Daha uzun süre de buradayız. Pandeminin nasıl seyredeceğini, yaz sıcaklarıyla hız kesip kesmeyeceğini, sonbaharla ikinci dalga kabaracak mı bilmiyoruz.
“Hiçbir şey eskisi olmayacak” denilen günlerdeyiz.
Ada pandemiye dayanıklı çıktı. Vaka sayısı çok düşük kaldı. Alınan önlemler, mahalle ve sokaklarda oluşan gönüllü dayanışma grupları yaşamı kolaylaştırdı, güvenli hale getirdi.
Çarşı ve ana caddeler bomboştu. Ama güzelim ara sokaklar, uçsuz bucaksız orman kurtuluşumuz oldu.
Giriş çıkış kısıtlamaları biraz can sıktı ama biz 65 yaşa takılanlar hiç şikayetçi olmadık.
Tedarikte sorun yaşamadık.

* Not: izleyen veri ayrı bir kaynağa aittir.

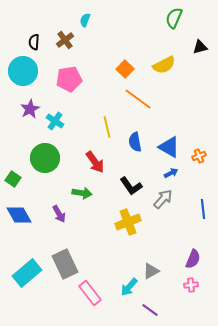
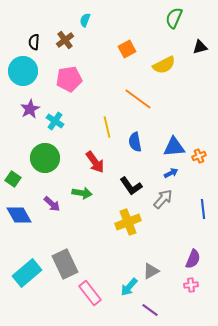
orange square: moved 2 px right, 20 px up; rotated 18 degrees clockwise
blue triangle: moved 5 px right; rotated 35 degrees counterclockwise
purple arrow: moved 7 px left, 10 px up; rotated 18 degrees counterclockwise
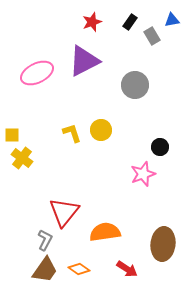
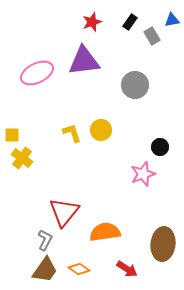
purple triangle: rotated 20 degrees clockwise
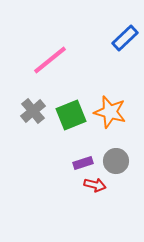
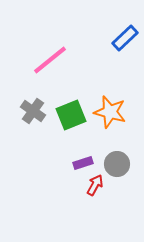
gray cross: rotated 15 degrees counterclockwise
gray circle: moved 1 px right, 3 px down
red arrow: rotated 75 degrees counterclockwise
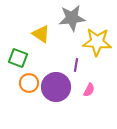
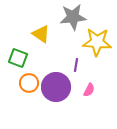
gray star: moved 1 px right, 1 px up
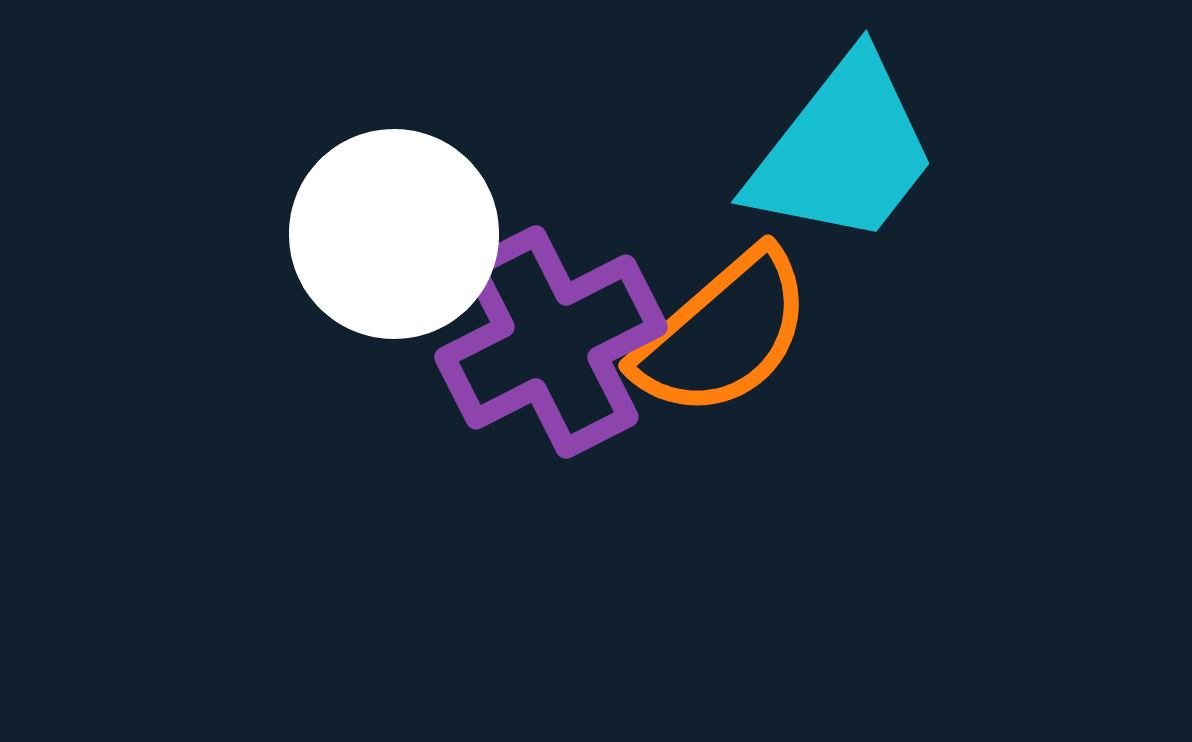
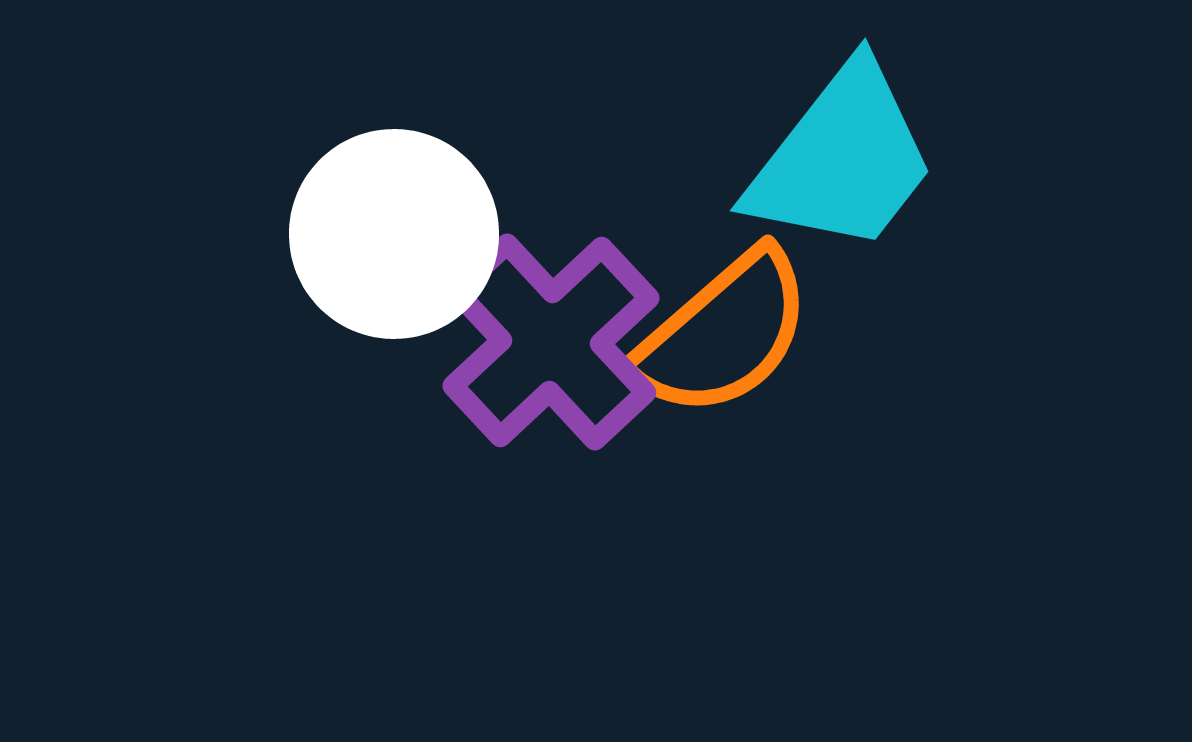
cyan trapezoid: moved 1 px left, 8 px down
purple cross: rotated 16 degrees counterclockwise
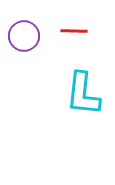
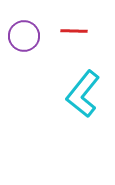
cyan L-shape: rotated 33 degrees clockwise
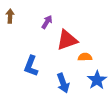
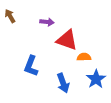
brown arrow: rotated 32 degrees counterclockwise
purple arrow: rotated 64 degrees clockwise
red triangle: rotated 40 degrees clockwise
orange semicircle: moved 1 px left
blue star: moved 1 px left, 1 px up
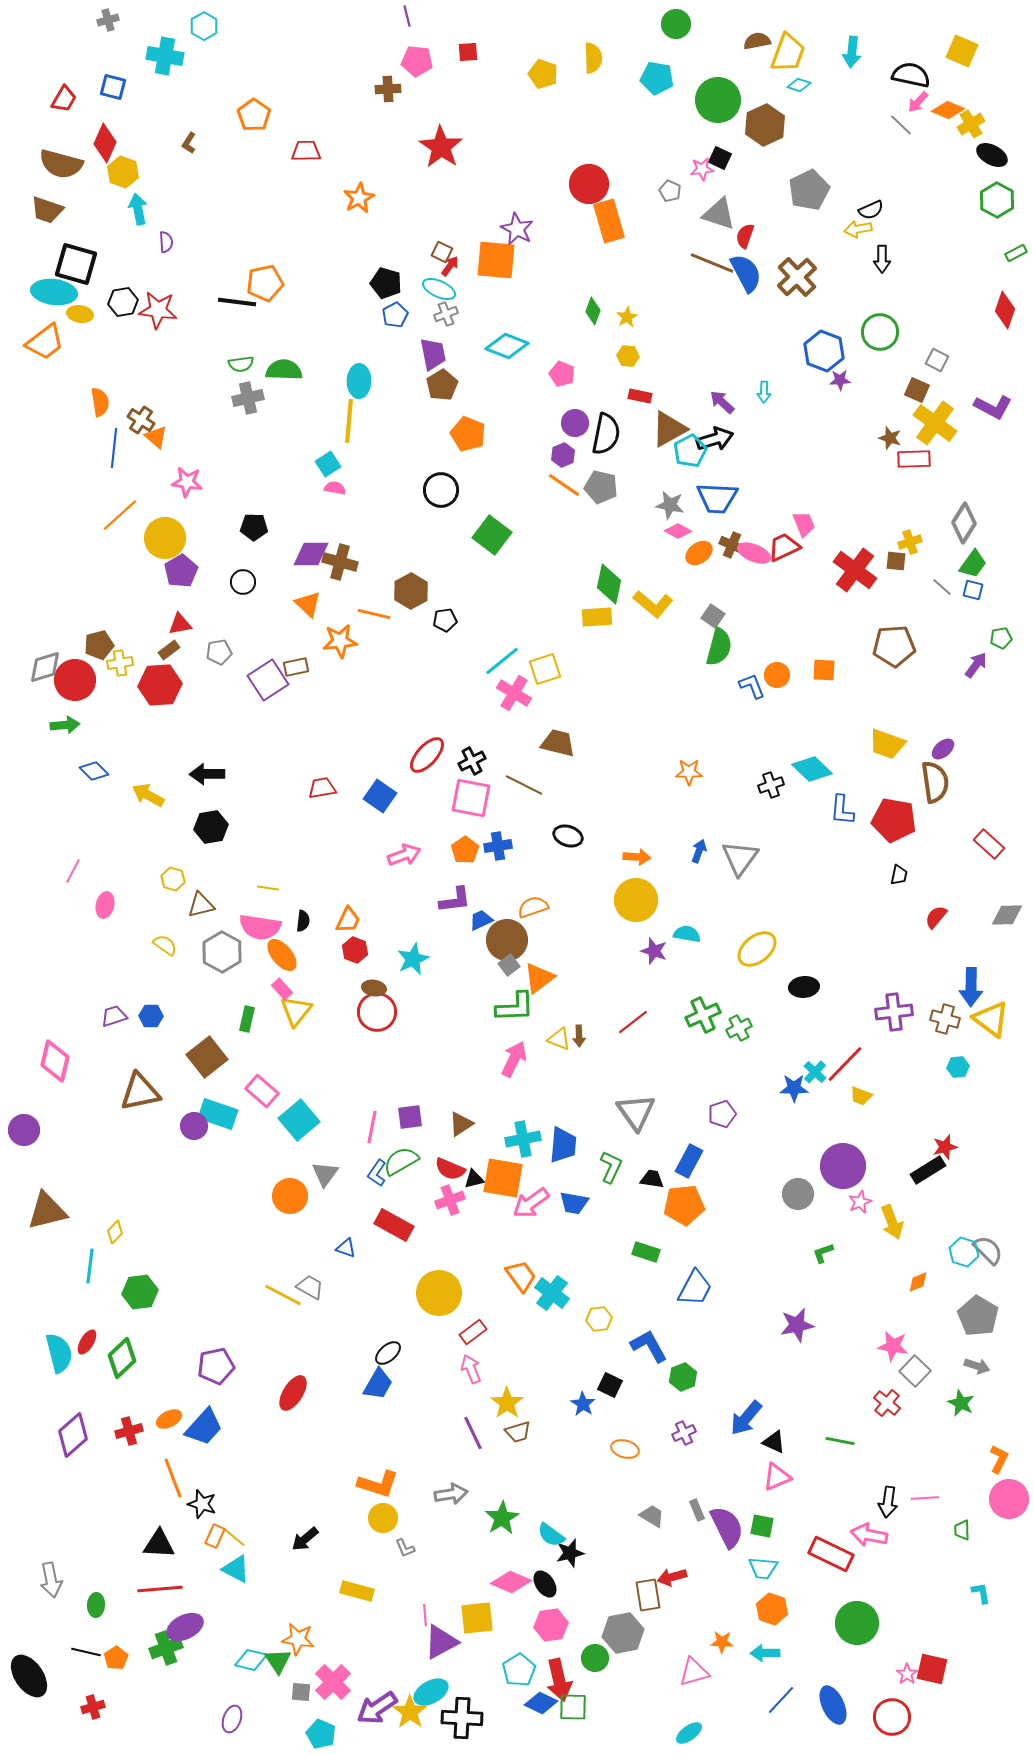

Hiç bu kadar bol ada balığı yememiştik. Komşularımızla fiziksel mesafeden vazgeçmeden hiç bu kadar yakınlaşmamıştık. Dayanışma ağı hiç bu kadar yaygın oluşmamıştı aramızda.
Şimdi 31 Mayıs sonrasını bekliyoruz.
Adaya haziran sonunda gelmeyi alışkanlık haline getirmiş çok sayıda yazlıkçı, bizler gibi salgın koşullarında adada olmayı tercih etmiş ve çok önceden adaya kapağı atmışlardı. Nisan sonunda başlayan giriş çıkış kısıtlaması sonrası da ikameti burada olanlar gelmeye devam ettiler. Ada en kalabalık yaz öncesini yaşıyor. Yaz döneminde de böyle olacak gibi görünüyor.
Sağlık altyapısı en zayıf ilçelerden biri Adalar, İstanbul ilçeleri arasında.
Her şey karşıya, anakaraya bağımlı.
Bugüne kadar iyi idare ettik.
Umalım ki bundan sonra da öyle olsun.